開発途上国に日本で役目を終えた消防車や救急車を整備し直して寄贈する「リサイクル援助」事業は2020年から続く新型コロナウイルスの感染拡大を受けて寄贈車両の準備について、また準備が整っても輸出船の確保ができないといった点で大きな影響を受けています。
特に海外研修は人の移動に対する規制強化に加えて、国内の新規陽性者数は下げ止まらず予断を許さない中で、自治体やメーカーから指導員の派遣に協力を仰ぐことは難しい状況が続いています。
そのような中、7月26日から29日までの3日間、日本と太平洋を隔てて地震や津波等の災害リスクを共有し、防災分野での協力を深めている南米チリ共和国から強い要請を受けていた起震車(地震体験車)を今年5月寄贈し、その使い方とメンテナンスに関する研修を実施しています。
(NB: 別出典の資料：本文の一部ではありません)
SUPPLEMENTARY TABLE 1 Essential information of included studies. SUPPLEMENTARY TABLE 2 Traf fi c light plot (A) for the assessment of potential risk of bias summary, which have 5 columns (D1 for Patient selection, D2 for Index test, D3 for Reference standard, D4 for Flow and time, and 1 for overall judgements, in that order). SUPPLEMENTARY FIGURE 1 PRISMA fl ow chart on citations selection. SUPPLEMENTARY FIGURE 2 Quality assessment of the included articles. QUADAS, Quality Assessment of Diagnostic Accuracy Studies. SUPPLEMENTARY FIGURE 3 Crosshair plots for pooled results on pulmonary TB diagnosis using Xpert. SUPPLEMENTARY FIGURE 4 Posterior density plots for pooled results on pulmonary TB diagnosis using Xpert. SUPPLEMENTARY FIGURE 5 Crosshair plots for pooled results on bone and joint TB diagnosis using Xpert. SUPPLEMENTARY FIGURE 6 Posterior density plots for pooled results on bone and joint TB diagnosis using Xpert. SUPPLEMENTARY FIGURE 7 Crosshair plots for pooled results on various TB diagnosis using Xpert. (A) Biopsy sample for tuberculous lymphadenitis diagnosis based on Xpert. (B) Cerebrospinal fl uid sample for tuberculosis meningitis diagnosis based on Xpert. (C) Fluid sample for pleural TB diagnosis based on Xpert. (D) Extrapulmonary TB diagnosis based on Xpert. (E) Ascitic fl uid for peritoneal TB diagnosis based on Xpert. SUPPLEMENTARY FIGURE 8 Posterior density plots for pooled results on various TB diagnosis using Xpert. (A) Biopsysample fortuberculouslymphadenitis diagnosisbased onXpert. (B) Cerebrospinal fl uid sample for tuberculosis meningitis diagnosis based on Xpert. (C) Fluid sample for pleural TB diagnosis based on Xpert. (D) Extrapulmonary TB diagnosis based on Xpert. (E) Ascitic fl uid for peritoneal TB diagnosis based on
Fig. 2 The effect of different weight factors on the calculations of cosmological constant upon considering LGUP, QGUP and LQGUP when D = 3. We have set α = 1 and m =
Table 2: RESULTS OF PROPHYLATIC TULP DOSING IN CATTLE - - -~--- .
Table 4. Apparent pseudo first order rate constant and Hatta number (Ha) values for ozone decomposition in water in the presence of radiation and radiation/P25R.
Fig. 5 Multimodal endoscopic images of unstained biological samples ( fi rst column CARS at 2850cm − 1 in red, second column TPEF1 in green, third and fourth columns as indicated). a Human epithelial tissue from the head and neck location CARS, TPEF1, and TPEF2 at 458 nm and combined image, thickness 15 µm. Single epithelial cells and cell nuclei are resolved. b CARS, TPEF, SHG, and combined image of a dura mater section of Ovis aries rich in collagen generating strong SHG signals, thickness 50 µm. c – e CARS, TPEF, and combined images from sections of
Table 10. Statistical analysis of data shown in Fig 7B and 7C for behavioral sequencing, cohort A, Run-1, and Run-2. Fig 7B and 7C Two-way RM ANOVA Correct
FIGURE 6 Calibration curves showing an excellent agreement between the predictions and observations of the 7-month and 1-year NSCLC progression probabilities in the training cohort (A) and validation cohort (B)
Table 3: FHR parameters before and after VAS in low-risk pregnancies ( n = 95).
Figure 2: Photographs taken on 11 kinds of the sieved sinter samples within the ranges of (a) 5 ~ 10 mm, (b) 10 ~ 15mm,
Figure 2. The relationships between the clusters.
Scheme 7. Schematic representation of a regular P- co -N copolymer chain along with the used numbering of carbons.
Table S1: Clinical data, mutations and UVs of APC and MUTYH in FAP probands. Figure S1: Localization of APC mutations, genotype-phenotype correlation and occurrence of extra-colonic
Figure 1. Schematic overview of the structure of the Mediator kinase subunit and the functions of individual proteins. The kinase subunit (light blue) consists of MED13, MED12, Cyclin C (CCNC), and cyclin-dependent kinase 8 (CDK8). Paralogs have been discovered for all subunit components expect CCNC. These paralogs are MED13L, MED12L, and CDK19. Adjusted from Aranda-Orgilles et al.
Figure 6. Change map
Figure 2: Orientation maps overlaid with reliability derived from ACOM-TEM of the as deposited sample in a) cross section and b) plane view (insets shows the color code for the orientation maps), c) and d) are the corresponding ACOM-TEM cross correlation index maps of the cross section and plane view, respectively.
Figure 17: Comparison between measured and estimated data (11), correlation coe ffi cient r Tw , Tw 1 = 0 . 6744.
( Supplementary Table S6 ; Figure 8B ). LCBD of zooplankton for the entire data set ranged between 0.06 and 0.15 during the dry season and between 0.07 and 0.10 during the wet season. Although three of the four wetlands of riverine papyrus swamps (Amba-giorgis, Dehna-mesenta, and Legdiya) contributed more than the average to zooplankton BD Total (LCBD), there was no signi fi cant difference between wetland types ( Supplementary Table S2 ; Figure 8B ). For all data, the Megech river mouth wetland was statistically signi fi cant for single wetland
これはチリ防災当局の国家緊急対策庁(ONEMI)に対して、2020年度外務省・在チリ日本大使館「草の根・人間の安全保障」無償資金協力の支援スキームにより幣協会が石川県金沢市から譲渡を受けた中古地震体験車を整備して寄贈するプロジェクトです。弊協会はレスキュー車を中心に2016年度にも埼玉県比企広域消防本部から譲渡を受けた地震体験車を同庁へ寄贈しており、チリの高い防災意識向上ニーズに応じてきました。
研修は弊協会の事業に協力していただいているメーカー飛鳥特装(株)(相模原市)を通じて松電通信(株)(横浜市)より寛大なご理解をいただき、ベテラン技術者の小池利幸さんが多忙を極める中でチリへお越し下さり、日本の技術が詰まった地震体験車の使い方をレクチャー、維持管理に関するノウハウを伝達しています。
日本はチリと今年、外交樹立125周年を迎えますが、今後もはしご車の寄贈と研修を実施する予定です。
日本の自治体から譲渡を受けた善意の寄贈品が、約1万7千キロ離れた地球の裏側にある南米チリで大変に感謝され、人々の防災教育に役立てられています。